- GOAL OF THE EXERCISE
Copy out the listing below, substituting "donut" for every "pie" and changing nothing else.

(Short-answer chart tasks)
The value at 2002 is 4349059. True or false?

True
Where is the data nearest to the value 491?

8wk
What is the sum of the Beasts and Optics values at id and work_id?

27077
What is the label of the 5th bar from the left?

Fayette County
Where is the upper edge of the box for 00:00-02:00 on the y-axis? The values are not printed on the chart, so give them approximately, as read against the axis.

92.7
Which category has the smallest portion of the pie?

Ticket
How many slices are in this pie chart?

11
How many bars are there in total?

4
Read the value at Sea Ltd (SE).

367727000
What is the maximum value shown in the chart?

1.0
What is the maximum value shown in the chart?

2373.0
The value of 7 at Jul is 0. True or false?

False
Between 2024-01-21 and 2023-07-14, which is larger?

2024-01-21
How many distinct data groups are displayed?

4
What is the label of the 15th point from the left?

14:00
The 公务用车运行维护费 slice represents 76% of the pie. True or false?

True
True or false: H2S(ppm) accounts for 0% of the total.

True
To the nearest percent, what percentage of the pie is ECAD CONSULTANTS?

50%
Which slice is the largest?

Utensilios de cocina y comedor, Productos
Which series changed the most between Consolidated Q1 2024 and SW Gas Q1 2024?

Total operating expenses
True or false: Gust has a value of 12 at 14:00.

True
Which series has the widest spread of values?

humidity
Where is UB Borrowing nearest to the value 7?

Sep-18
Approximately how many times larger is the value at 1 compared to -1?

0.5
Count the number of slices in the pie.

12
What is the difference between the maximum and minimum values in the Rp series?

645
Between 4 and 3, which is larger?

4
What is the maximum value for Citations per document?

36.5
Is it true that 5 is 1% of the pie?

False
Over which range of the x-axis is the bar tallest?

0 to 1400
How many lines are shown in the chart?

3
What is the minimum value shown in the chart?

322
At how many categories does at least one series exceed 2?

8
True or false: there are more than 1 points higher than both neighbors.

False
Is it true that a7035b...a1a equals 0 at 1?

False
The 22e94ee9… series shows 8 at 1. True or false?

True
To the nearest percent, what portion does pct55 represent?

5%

- TASK ANSWER
The value at 2002 is 4349059. True or false?

True
Where is the data nearest to the value 491?

8wk
What is the sum of the Beasts and Optics values at id and work_id?

27077
What is the label of the 5th bar from the left?

Fayette County
Where is the upper edge of the box for 00:00-02:00 on the y-axis? The values are not printed on the chart, so give them approximately, as read against the axis.

92.7
Which category has the smallest portion of the donut?

Ticket
How many slices are in this donut chart?

11
How many bars are there in total?

4
Read the value at Sea Ltd (SE).

367727000
What is the maximum value shown in the chart?

1.0
What is the maximum value shown in the chart?

2373.0
The value of 7 at Jul is 0. True or false?

False
Between 2024-01-21 and 2023-07-14, which is larger?

2024-01-21
How many distinct data groups are displayed?

4
What is the label of the 15th point from the left?

14:00
The 公务用车运行维护费 slice represents 76% of the donut. True or false?

True
True or false: H2S(ppm) accounts for 0% of the total.

True
To the nearest percent, what percentage of the donut is ECAD CONSULTANTS?

50%
Which slice is the largest?

Utensilios de cocina y comedor, Productos
Which series changed the most between Consolidated Q1 2024 and SW Gas Q1 2024?

Total operating expenses
True or false: Gust has a value of 12 at 14:00.

True
Which series has the widest spread of values?

humidity
Where is UB Borrowing nearest to the value 7?

Sep-18
Approximately how many times larger is the value at 1 compared to -1?

0.5
Count the number of slices in the donut.

12
What is the difference between the maximum and minimum values in the Rp series?

645
Between 4 and 3, which is larger?

4
What is the maximum value for Citations per document?

36.5
Is it true that 5 is 1% of the donut?

False
Over which range of the x-axis is the bar tallest?

0 to 1400
How many lines are shown in the chart?

3
What is the minimum value shown in the chart?

322
At how many categories does at least one series exceed 2?

8
True or false: there are more than 1 points higher than both neighbors.

False
Is it true that a7035b...a1a equals 0 at 1?

False
The 22e94ee9… series shows 8 at 1. True or false?

True
To the nearest percent, what portion does pct55 represent?

5%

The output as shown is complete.